In our paper in Nature Sustainability, we formalize the manager’s intuition in terms of a mathematical proof that complexity–defined by the numbers of objectives, stakeholder groups, and constraints–makes win-win outcomes less likely to exist. We define a win-win as an improvement in at least one outcome of interest without making any others worse off–what economists call a ‘Pareto improvement’. In simple terms, we prove that the more objectives or stakeholder groups a manager has to consider, the more difficult it is to make them all better off at once.
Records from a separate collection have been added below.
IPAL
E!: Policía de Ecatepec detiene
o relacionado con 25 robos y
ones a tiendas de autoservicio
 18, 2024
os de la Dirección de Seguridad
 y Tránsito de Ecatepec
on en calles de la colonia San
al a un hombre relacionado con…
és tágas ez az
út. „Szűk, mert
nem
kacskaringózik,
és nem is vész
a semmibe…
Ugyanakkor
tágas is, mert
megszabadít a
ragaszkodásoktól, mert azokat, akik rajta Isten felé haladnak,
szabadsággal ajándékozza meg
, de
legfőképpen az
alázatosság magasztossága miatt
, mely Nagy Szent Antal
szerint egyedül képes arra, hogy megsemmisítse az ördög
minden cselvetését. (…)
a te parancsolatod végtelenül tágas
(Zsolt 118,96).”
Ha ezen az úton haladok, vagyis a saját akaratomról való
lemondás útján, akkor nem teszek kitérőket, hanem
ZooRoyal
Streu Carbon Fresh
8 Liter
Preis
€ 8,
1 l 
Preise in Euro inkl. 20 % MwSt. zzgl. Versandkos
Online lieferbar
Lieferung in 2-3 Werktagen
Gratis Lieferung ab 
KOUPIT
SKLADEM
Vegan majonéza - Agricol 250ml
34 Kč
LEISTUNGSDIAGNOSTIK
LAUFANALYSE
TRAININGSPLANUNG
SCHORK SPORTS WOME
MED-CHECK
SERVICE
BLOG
This is analogous to Francis Fukuyama’s concept of ‘vetocracy’ in political science, whereby societies become more ungovernable the more stakeholder groups are given veto power in decision making. Constraints, by definition, never create new possibilities and sometimes destroy possibilities, and therefore, not surprisingly, they also reduce the availability of win-wins.

 We also showed that a measure of tradeoff severity increases as the number of objectives or stakeholder groups increases. Surprisingly, we also found that the severity of tradeoffs does not depend on the curvature of tradeoff surfaces in the limit of infinite objectives. In contrast, tradeoffs with few objectives are less severe if their surfaces curve outward (concave) than if they curve inward (convex) (Figure 1). To explore the implications of this finding for real tradeoffs, we performed a meta-analysis of studies that had quantified two-objective tradeoffs. We noted what fraction were concave (77%), and quantified our measure of tradeoff severity for each one. Then, we created a computer program that can take the measured severity of a two-dimensional tradeoff and extrapolate it to higher dimensions: approximating what the severity might be when more objectives are added. Although we primarily intended this to be a thought exercise, managers or scientists could use our program to gain insights about their systems.

two graphs with green curved lines, one is concave and one is convex.
Figure 1: A theoretical tradeoff curve between two objectives can be concave (A) or convex (B). Our study found that 77% of two-objective tradeoff curves are concave.

Each of us brings a different perspective and academic area of interest, which made the project both interesting and rewarding. Margaret Hegwood is an engineer turned interdisciplinary scientist with an interest in food and agriculture as well as the role of technology in mitigating tradeoffs that affect the food system. Ryan Langendorf is a complexity scientist, with deep interest in the concepts we studied and their conceptual parallels and applications across systems in natural and social sciences. Matt Burgess is an interdisciplinary environmental scientist that has worked on both large-scale tradeoff models, and on projects more directly focused on the particulars of managing real systems. We hope this paper stimulates new discussions and collaborations that will continue to expand our horizons and connect us to researchers and practitioners studying a range of systems.